— Aim of the task —
Copy word for word every line from the start of the rows through the line that contains "сетям высшей степени защиты.", including that line.

— Dataset entries —
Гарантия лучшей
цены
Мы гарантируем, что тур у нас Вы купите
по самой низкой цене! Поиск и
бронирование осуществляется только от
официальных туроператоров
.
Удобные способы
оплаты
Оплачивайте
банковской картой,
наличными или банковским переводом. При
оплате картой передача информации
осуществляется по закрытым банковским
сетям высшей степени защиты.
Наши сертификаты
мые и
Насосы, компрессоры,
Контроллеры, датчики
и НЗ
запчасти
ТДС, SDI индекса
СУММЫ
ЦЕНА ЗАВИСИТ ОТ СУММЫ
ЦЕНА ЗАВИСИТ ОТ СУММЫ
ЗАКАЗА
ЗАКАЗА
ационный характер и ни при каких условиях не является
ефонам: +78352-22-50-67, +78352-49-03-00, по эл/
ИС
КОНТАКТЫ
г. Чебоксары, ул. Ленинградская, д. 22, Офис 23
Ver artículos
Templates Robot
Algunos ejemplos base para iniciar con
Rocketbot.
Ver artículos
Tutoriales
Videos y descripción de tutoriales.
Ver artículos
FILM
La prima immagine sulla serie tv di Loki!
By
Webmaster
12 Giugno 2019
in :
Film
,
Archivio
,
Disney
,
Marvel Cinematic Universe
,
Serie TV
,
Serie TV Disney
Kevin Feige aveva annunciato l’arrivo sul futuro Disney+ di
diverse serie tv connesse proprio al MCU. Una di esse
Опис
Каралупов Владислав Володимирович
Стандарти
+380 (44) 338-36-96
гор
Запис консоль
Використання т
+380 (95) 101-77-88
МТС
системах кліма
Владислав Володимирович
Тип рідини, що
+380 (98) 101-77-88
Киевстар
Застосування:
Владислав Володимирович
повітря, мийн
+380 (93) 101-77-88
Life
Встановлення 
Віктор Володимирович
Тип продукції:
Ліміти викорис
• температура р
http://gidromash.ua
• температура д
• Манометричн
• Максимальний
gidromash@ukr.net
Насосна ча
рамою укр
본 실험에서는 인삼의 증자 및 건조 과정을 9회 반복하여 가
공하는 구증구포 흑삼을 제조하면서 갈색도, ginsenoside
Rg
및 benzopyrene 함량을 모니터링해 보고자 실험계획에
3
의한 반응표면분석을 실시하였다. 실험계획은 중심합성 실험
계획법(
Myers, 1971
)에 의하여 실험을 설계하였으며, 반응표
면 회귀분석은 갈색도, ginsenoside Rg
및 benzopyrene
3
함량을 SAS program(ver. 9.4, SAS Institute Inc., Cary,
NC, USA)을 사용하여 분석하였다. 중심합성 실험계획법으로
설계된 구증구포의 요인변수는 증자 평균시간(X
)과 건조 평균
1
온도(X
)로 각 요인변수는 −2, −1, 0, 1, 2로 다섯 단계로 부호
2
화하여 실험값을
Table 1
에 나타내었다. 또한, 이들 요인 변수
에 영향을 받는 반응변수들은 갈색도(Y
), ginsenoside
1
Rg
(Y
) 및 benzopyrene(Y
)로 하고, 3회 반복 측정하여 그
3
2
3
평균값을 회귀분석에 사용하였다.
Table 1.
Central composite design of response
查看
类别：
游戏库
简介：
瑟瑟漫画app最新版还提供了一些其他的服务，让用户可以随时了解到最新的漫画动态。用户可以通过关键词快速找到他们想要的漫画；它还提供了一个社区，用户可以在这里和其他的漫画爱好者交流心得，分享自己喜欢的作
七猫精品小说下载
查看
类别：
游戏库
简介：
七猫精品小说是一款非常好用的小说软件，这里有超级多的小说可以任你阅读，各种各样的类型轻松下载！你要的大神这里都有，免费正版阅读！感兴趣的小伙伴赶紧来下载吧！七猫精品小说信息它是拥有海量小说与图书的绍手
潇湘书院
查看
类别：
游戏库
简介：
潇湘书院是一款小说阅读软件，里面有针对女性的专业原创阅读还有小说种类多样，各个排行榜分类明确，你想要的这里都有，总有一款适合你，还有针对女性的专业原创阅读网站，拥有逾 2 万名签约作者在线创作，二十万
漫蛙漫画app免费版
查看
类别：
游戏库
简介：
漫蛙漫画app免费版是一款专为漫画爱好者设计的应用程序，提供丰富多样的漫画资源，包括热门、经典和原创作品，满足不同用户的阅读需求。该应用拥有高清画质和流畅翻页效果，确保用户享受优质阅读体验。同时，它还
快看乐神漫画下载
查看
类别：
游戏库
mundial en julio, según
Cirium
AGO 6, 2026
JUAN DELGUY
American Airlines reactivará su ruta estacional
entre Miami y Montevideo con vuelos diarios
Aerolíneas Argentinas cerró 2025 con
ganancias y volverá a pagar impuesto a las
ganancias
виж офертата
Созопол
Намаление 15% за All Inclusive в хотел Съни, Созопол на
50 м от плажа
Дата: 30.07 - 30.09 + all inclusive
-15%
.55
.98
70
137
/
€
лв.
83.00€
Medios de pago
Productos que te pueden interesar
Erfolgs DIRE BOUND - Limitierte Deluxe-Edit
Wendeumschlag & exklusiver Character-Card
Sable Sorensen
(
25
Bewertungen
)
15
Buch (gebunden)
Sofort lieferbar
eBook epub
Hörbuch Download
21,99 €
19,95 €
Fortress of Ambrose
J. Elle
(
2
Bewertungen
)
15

— Exercise output —
Гарантия лучшей
цены
Мы гарантируем, что тур у нас Вы купите
по самой низкой цене! Поиск и
бронирование осуществляется только от
официальных туроператоров
.
Удобные способы
оплаты
Оплачивайте
банковской картой,
наличными или банковским переводом. При
оплате картой передача информации
осуществляется по закрытым банковским
сетям высшей степени защиты.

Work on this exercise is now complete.